Note 1: Keep in mind the screenshots below only show the parameter related to Disk. Other parameters might also need to be monitored but that is outside the scope of this questions.
Note 2: We used to monitor the Percent Busy Time but decided not to do that anymore since its value is linked to the RAID configuration and can vary greatly, going in some cases above 100% without that being indication of any problem.
After some internal discussion, we came up with the following template. I would like to know the thoughts of the community and if you recommend further tweaking.
Thanks in advance.
One thing I would add also is to use the Event Viewer message processing capability. This is not default enabled, and you have to do this in the driver itself. But it is useful to pick up events from the Event Viewer and to translate those to alarm messages in DataMiner. Related to storage, this can give you crucial information when disk errors (which typically indicate that a disk crash could be on the horizon) or crashes occur. These are available as pre-defined Events that you can filter out from the Event Viewer. Definitely recommended.

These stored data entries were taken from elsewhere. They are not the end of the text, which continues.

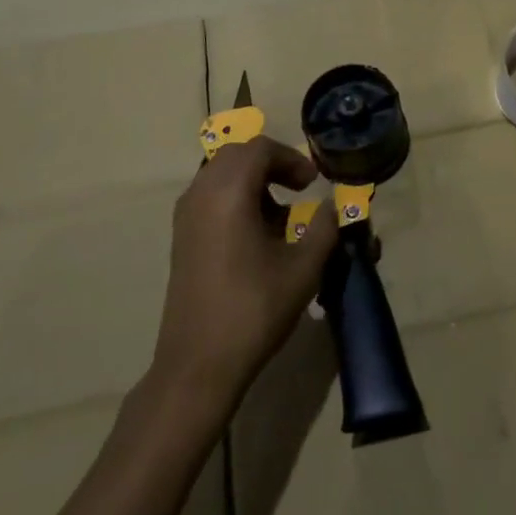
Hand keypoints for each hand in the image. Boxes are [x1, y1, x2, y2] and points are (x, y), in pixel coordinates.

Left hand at [151, 137, 338, 411]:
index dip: (291, 158)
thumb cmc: (253, 311)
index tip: (313, 183)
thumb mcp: (303, 269)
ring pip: (221, 174)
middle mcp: (202, 193)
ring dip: (252, 182)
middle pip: (237, 154)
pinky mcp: (181, 237)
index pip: (260, 149)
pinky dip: (235, 199)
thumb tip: (334, 206)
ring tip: (280, 216)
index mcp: (229, 192)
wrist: (197, 365)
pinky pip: (209, 196)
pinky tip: (254, 235)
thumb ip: (324, 228)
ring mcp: (186, 216)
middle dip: (271, 164)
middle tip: (298, 189)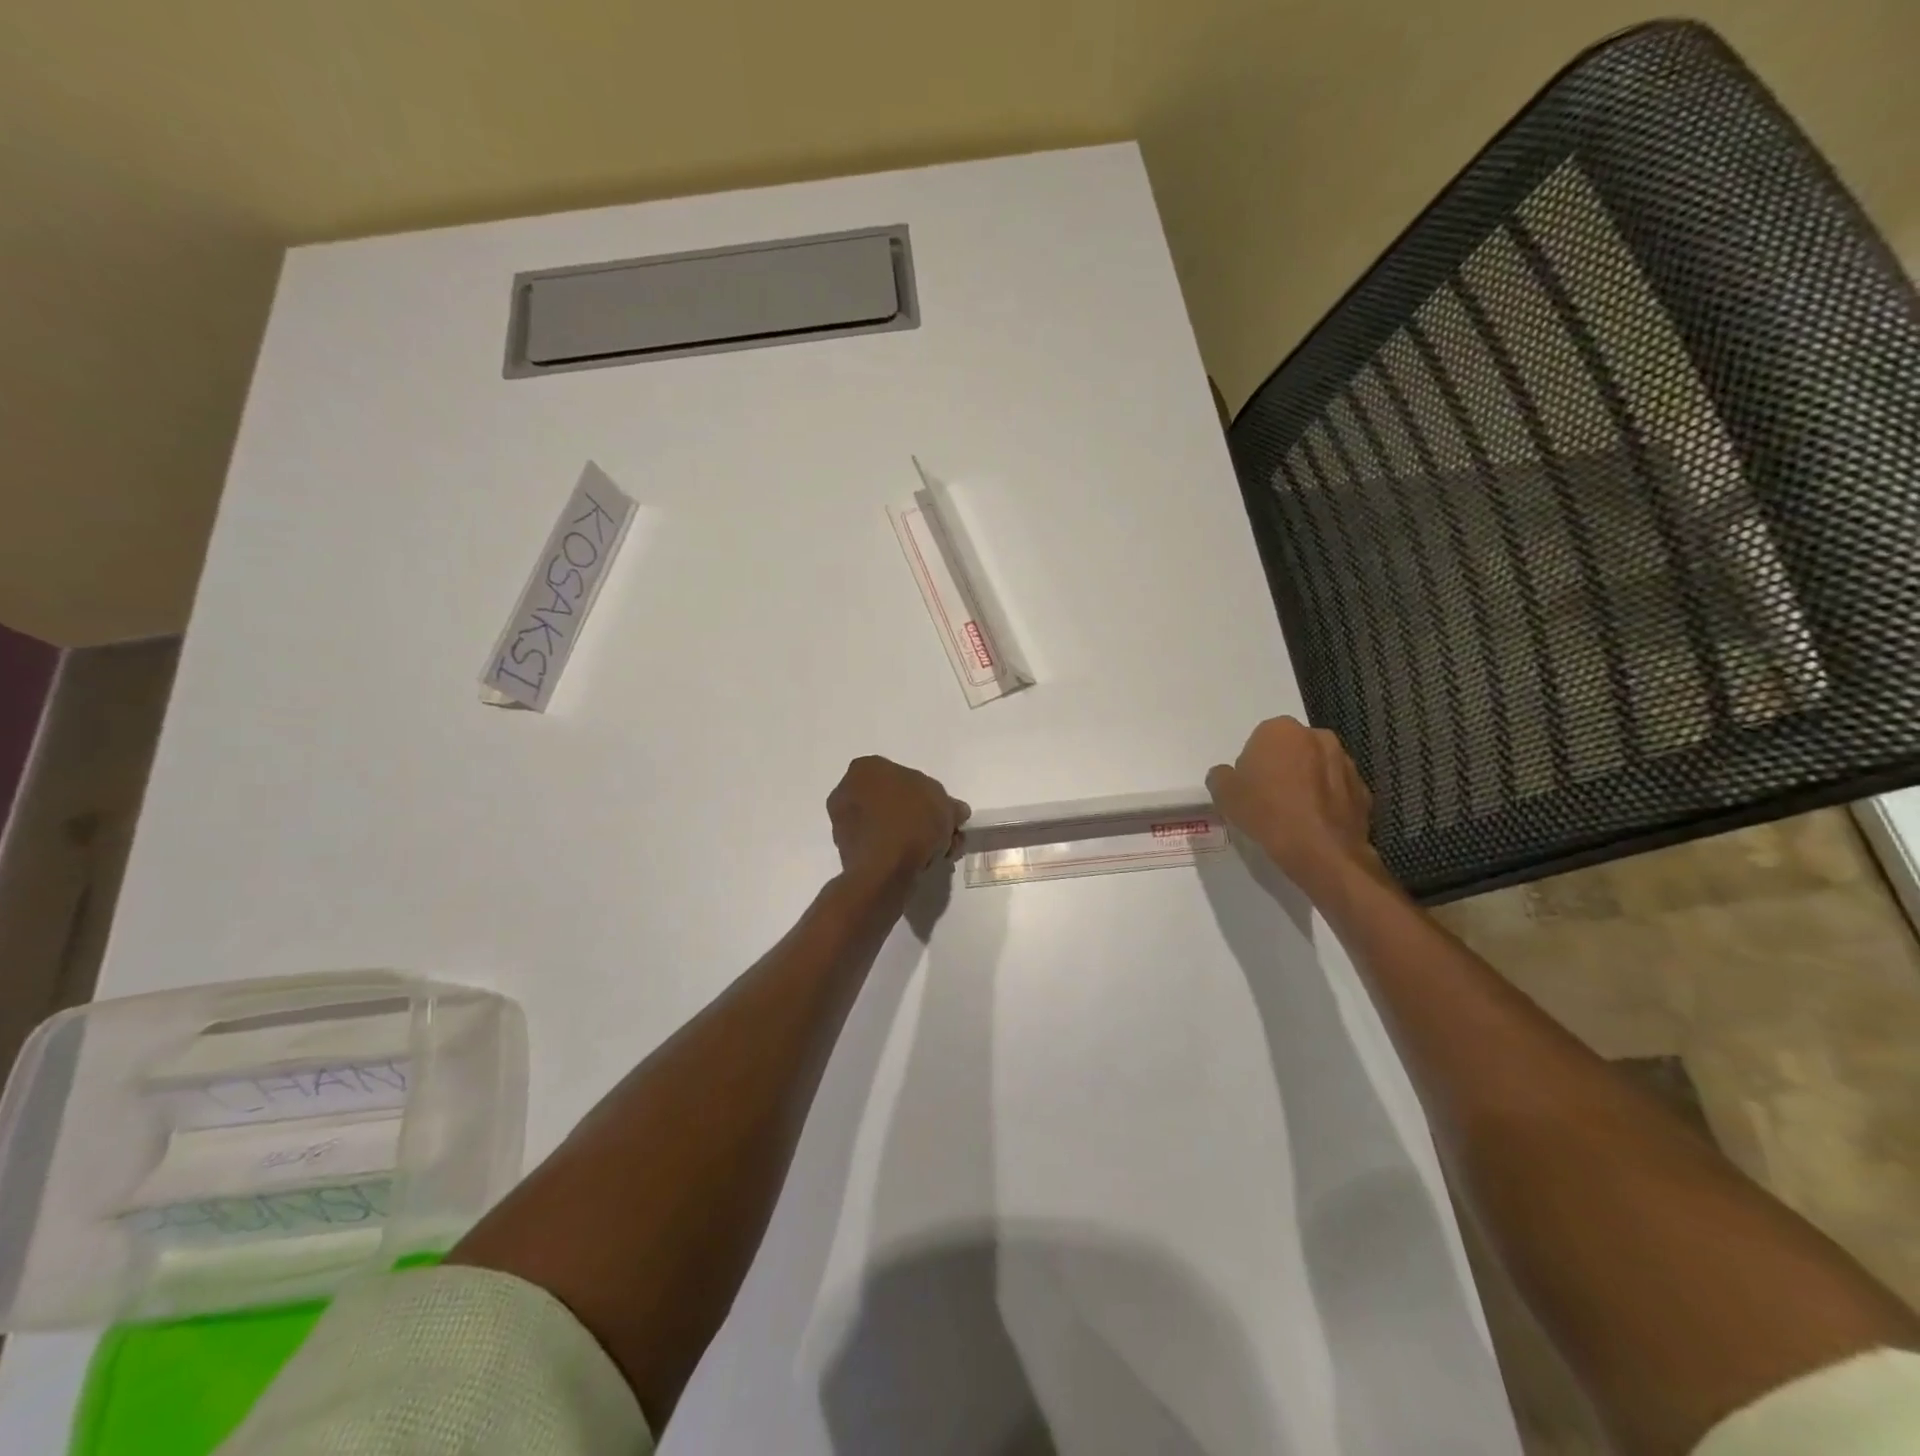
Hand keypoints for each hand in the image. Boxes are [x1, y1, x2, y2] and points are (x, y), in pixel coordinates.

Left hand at [827, 756, 969, 884]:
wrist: (884, 869)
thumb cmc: (912, 821)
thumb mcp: (945, 805)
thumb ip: (950, 805)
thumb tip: (955, 811)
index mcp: (866, 768)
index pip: (904, 778)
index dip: (929, 798)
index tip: (944, 816)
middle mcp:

Good tip. Thanks for sharing.
Hi Miguel,
the parameter "Avg. Disk sec/Transfer" has been proven very useful to detect problems with the disk to handle the throughput. And which can give big problems for a DataMiner system. So I also recommend to trend this parameter to catch certain peaks at certain moments.
Refer Health assessment guidelines for DataMiner Agents, you can put the thresholds even a bit more strict.
Thanks Karel
Keep in mind that on systems with very large Cassandra tables, you may need to reserve more free space for the compaction to be able to run, but as a general template I think this is good.
Thanks for your comments.
Some information online indicate Idle Time might also be a good metric to use however it is currently not included in the driver. Do you think adding that parameter to the driver would be a good idea / feasible?
% Idle Time
This counter provides a very precise measurement of how much time the disk remained in idle state, meaning all the requests from the operating system to the disk have been completed and there is zero pending requests.
This is how it’s calculated, the system timestamps an event when the disk goes idle, then timestamps another event when the disk receives a new request. At the end of the capture interval, we calculate the percentage of the time spent in idle. This counter ranges from 100 (meaning always Idle) to 0 (meaning always busy).